WHAT THIS TASK INVOLVES
Report how many lines of the items below contain the word "value". Give only the number.

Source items
——

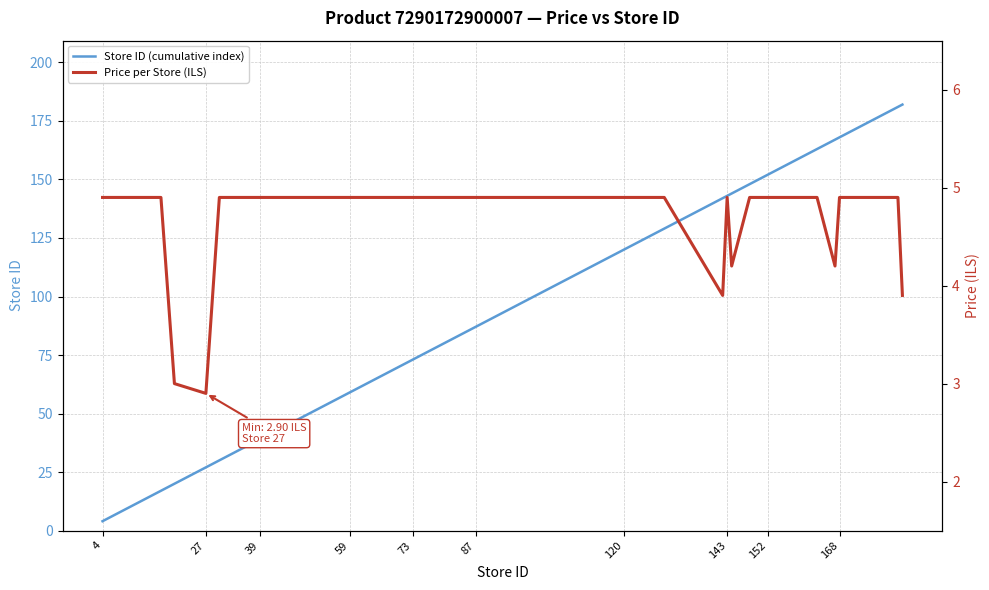

List the series in order of their peak value, lowest first.

Price per Store (ILS), Store ID (cumulative index)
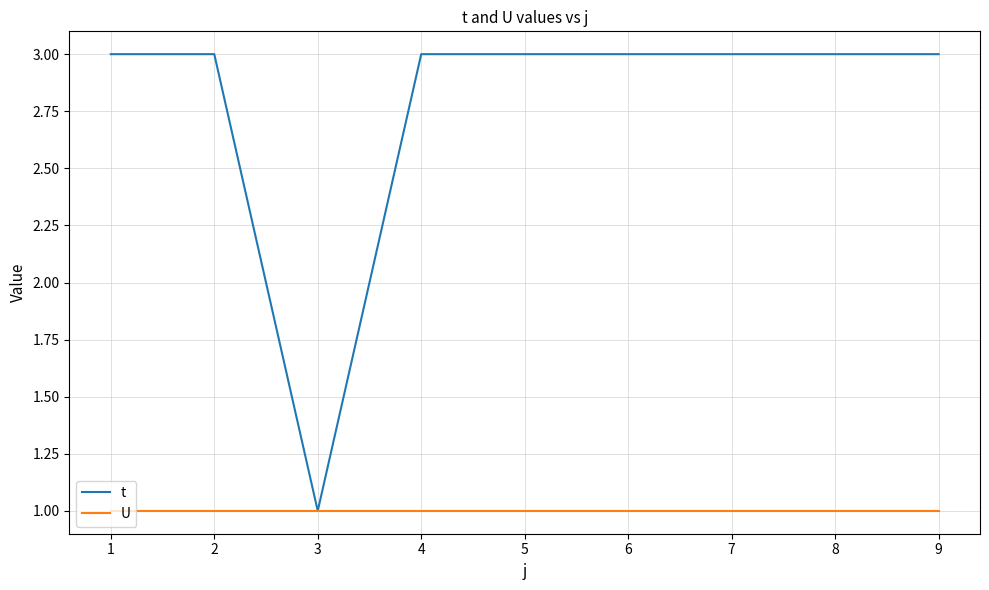

Reading left to right, transcribe all the data shown in this chart.

t: 1=3	2=3	3=1	4=3	5=3	6=3	7=3	8=3	9=3
U: 1=1	2=1	3=1	4=1	5=1	6=1	7=1	8=1	9=1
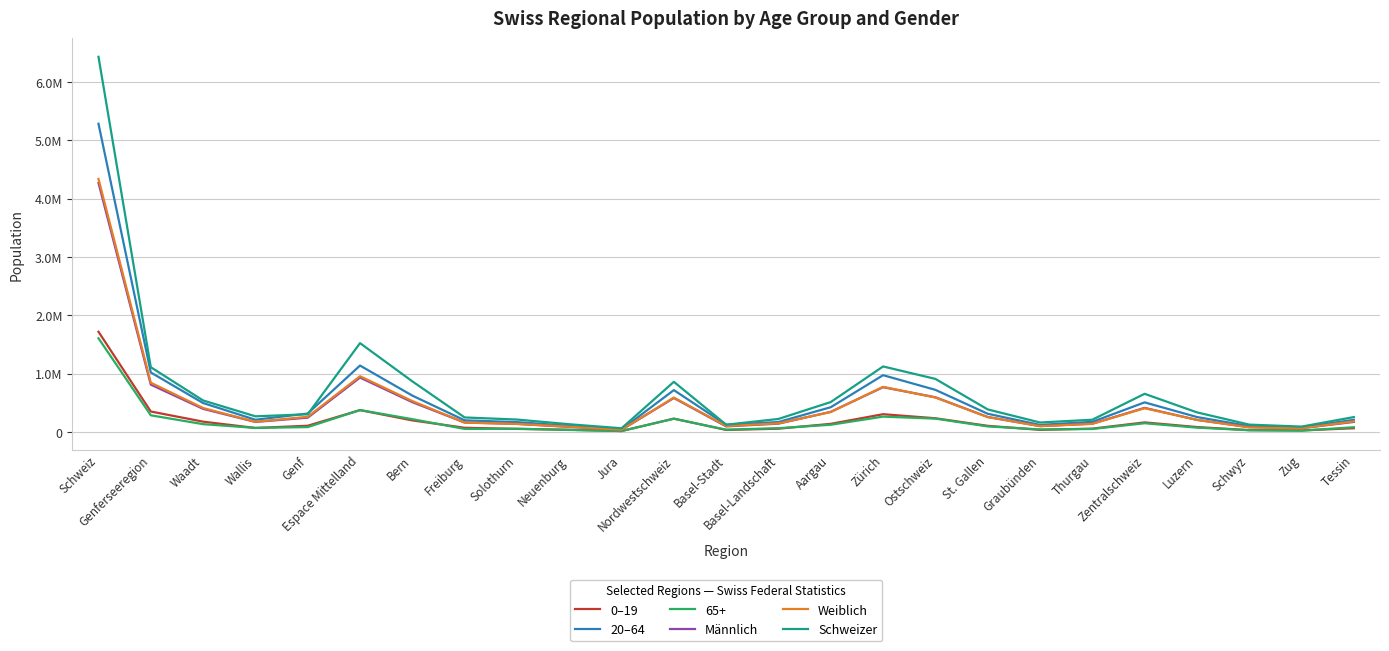

True or false: 0–19 has a value of 47163 at Basel-Stadt.

False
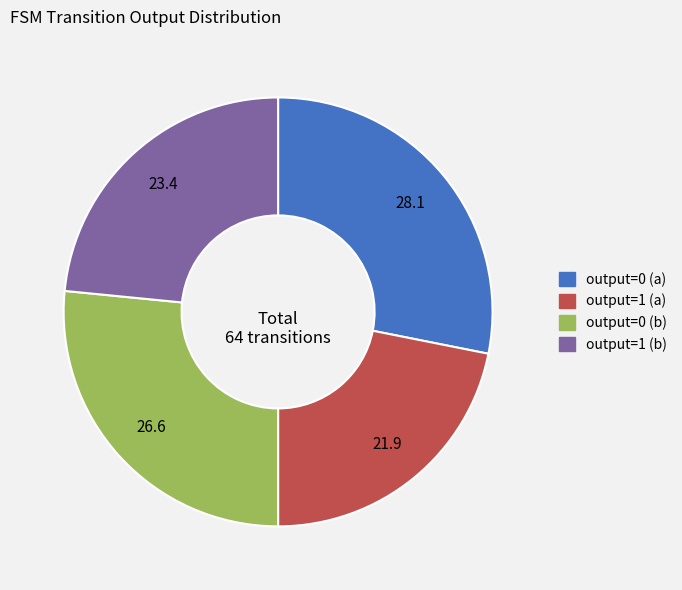

Count the number of slices in the pie.

4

——

EXERCISE RESPONSE
2